▶ **Records provided**:
-*-

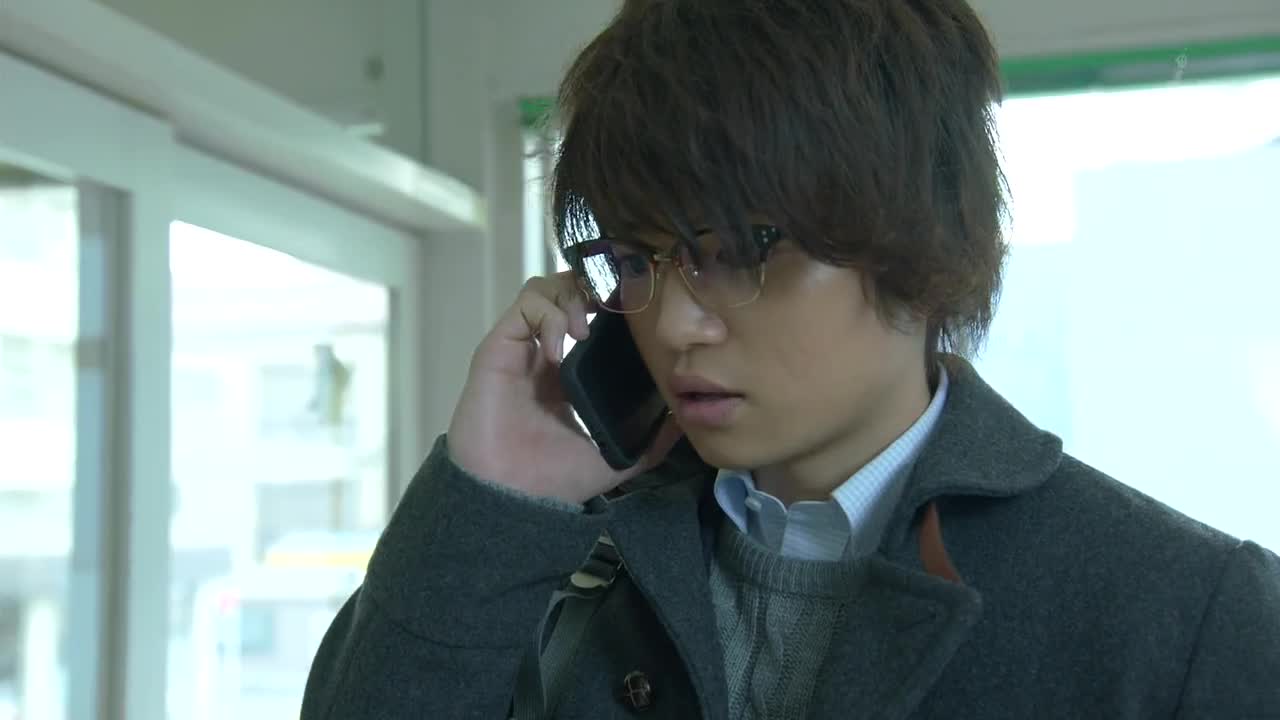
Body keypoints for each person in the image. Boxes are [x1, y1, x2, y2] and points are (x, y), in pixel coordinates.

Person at [301, 0, 1280, 717]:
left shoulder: (1192, 612)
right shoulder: (543, 560)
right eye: (635, 261)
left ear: (919, 238)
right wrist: (493, 497)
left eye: (737, 250)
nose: (673, 324)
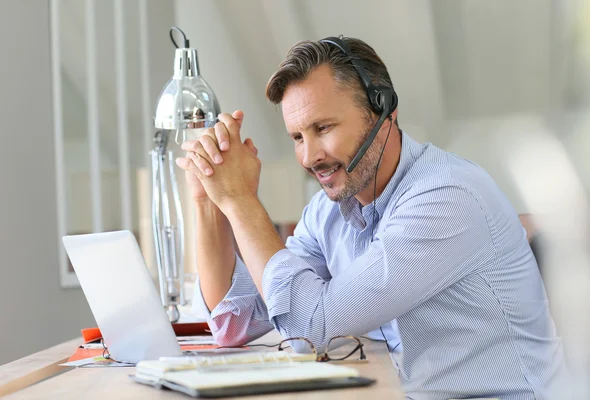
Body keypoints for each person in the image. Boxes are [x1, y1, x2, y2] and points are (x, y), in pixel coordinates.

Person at [175, 36, 565, 400]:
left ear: (384, 109)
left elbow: (311, 328)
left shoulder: (446, 198)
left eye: (323, 128)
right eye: (297, 137)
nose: (310, 157)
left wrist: (241, 201)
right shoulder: (326, 211)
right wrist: (208, 199)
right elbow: (236, 323)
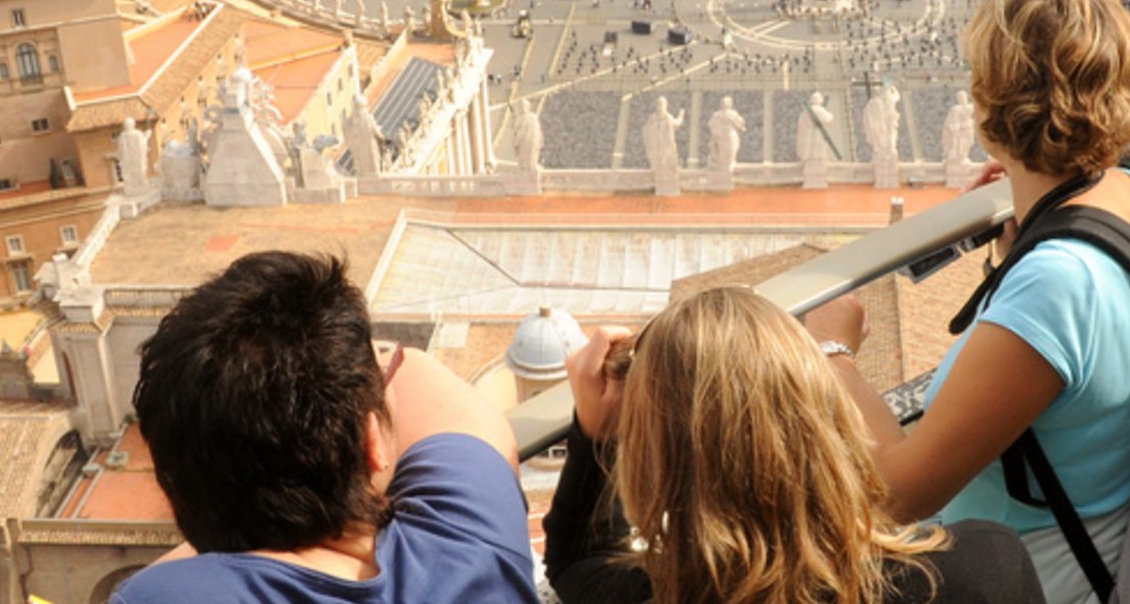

-*-

All of the material above goes into the copy exactly as is; the pictures do not.

▶ **Solution to this exercise**:
Body keypoints for each person in the image. Boxes are [x1, y1, x2, y2] and points are (x, y), in pixel coordinates.

Person at [301, 0, 1280, 717]:
left shoulder: (1192, 612)
right shoulder: (543, 560)
right eye: (635, 261)
left ear: (919, 238)
right wrist: (493, 497)
left eye: (737, 250)
nose: (673, 324)
Body keypoints for each person in the image. Boxes are [x1, y1, x2, y2] and points are (x, y), in pixel coordinates.

Person at [175, 36, 565, 400]:
left ear: (384, 109)
left elbow: (311, 328)
left shoulder: (446, 198)
left eye: (323, 128)
right eye: (297, 137)
nose: (310, 157)
left wrist: (241, 201)
right shoulder: (326, 211)
right wrist: (208, 199)
right elbow: (236, 323)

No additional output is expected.